Darrow started pleasantly with Bryan, who agreed to be a witness because of his blind faith in his religion. Bryan was so convinced that he was in the right that he thought he could rely solely on his faith to respond to the ruthless Darrow. He was anesthetized by the frequent encouragement from the audience in the beginning. Soon, however, a hush came over the crowd as even the hills people of Tennessee began to notice that Darrow was making Bryan into a fool. Darrow read excerpts from the Bible and, hinging on Bryans confirmation that he believed in a literal translation, asked the witness to explain.

Darrow: Now, you say, the big fish swallowed Jonah, and he there remained how long—three days—and then he spewed him upon the land. Do you believe that he made such a fish and that it was big enough to swallow Jonah?

Bryan: Yes sir, one miracle is just as easy to believe as another. The Bible does not make extreme statements, as do evolutionists.

Darrow: The Bible says that Joshua commanded the sun to stand still for the purpose of lengthening the day. Do you believe that Joshua made the sun stand still?

Bryan: I do.

Darrow: Do you believe at that time the entire sun went around the earth?

Bryan: No

Darrow: Have you ever pondered what would naturally happen to the earth if it stood still suddenly?

Bryan: No

Darrow: Don’t you know it would have been converted into a molten mass of matter?

Bryan: I would want to hear expert testimony on that.

Darrow: Do you believe that Eve was literally made out of Adam’s rib?

Bryan: I do.

Darrow: If in the beginning there was only Adam and Eve and then Cain and Abel, where did Cain get his wife?

Bryan: I cannot say. (Levy 284-304)

Darrow went on to question Bryan on how there was morning and evening on the first three days, without a sun, and how those first days could be measured without a sun, since the sun was, according to the Bible, created on the fourth day. At one point Darrow ripped his shirtsleeve during his furious examination of Bryan, and spectator support for the Fundamentalist dwindled out of existence as Darrow’s blitz of questions peppered Bryan with his own narrow-minded ignorance. After the magnificent destruction, Darrow, knowing that Bryan had planned and written out already a hulking final speech to the jury, waived his own right to a final address, thereby nullifying Bryan’s.

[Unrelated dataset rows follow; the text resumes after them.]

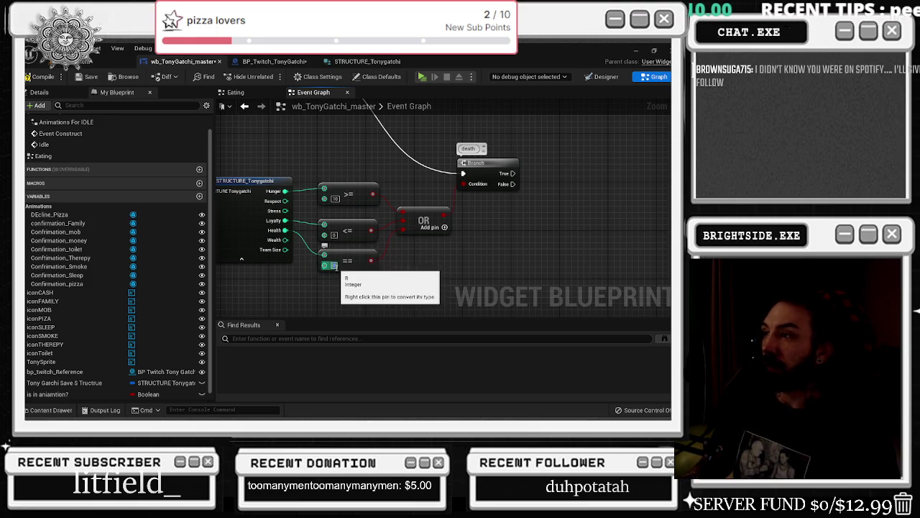
Regroup the Break, comparison, OR and Branch death-check nodes, then open the death Branch's comment
scroll(430, 277, "down", 4)
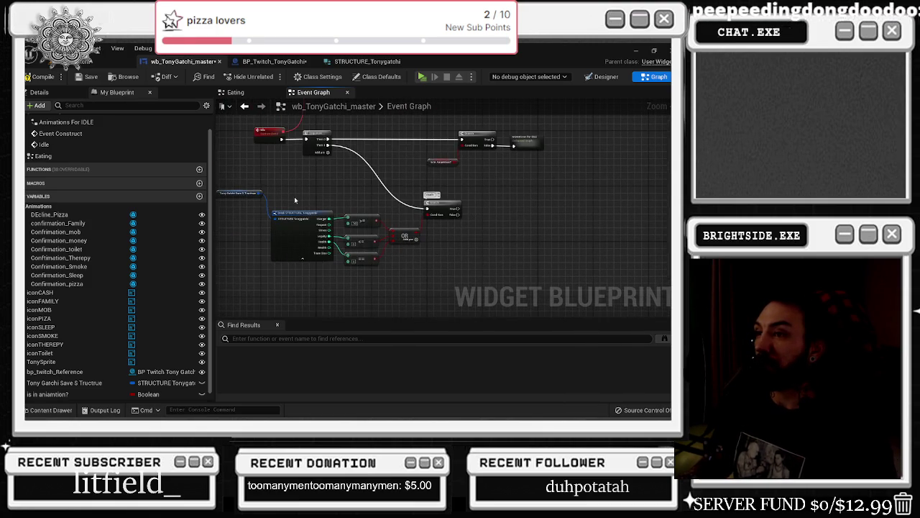
mouse_move(216, 182)
left_mouse_down()
mouse_move(382, 262)
mouse_move(464, 267)
left_mouse_up()
key("ctrl+z")
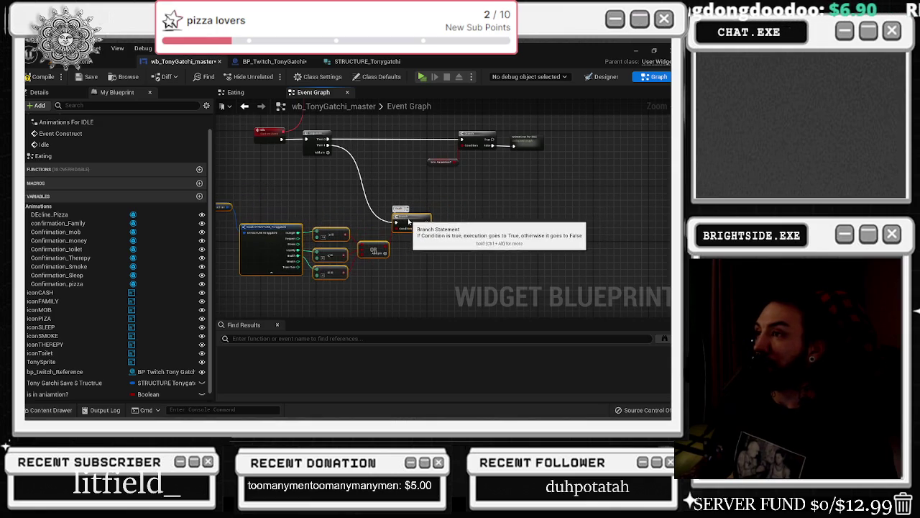
left_click(452, 222)
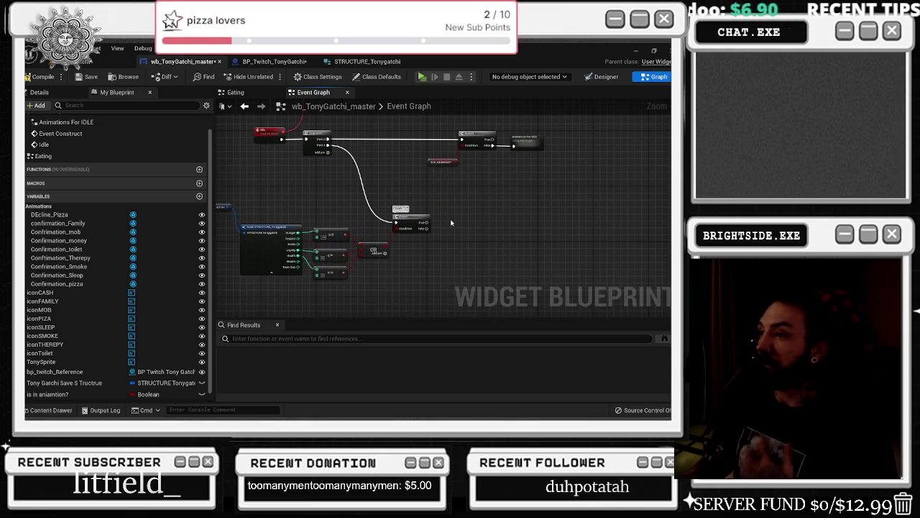
scroll(450, 227, "up", 2)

Not surprisingly, it took the twelve “yokels” of the jury several hours to find John T. Scopes guilty of teaching evolution. He was fined one hundred dollars and the bond was set at five hundred; both of which were furnished by the Baltimore Sun. The world laughed at Dayton, Tennessee. Famed journalist H. L. Mencken wrote the next day “The net effect of Clarence Darrow’s great speech yesterday seems to be precisely the same as if he had bawled it up a rainspout in the interior of Afghanistan… It rose like a wind and ended lie a flourish of bugles…but the morons in the audience, when it was over, simply hissed.” (Weinberg 174)

The State of Tennessee versus John T. Scopes is a study in conflict. Thoughts, beliefs, laws, regions, and giant men clashed in a showcase of religious bigotry. The outcome of the trial was of no bearing compared to the reverberations that Darrow’s examination of Bryan caused: Fundamentalists had largely lost faith in their leader, and started questioning their absolute faith and their literal translation of the Bible. Other states began to challenge anti-evolution laws, soon causing the tide to change, leaving Fundamental evangelists to dry up in the light of knowledge and scientific progress.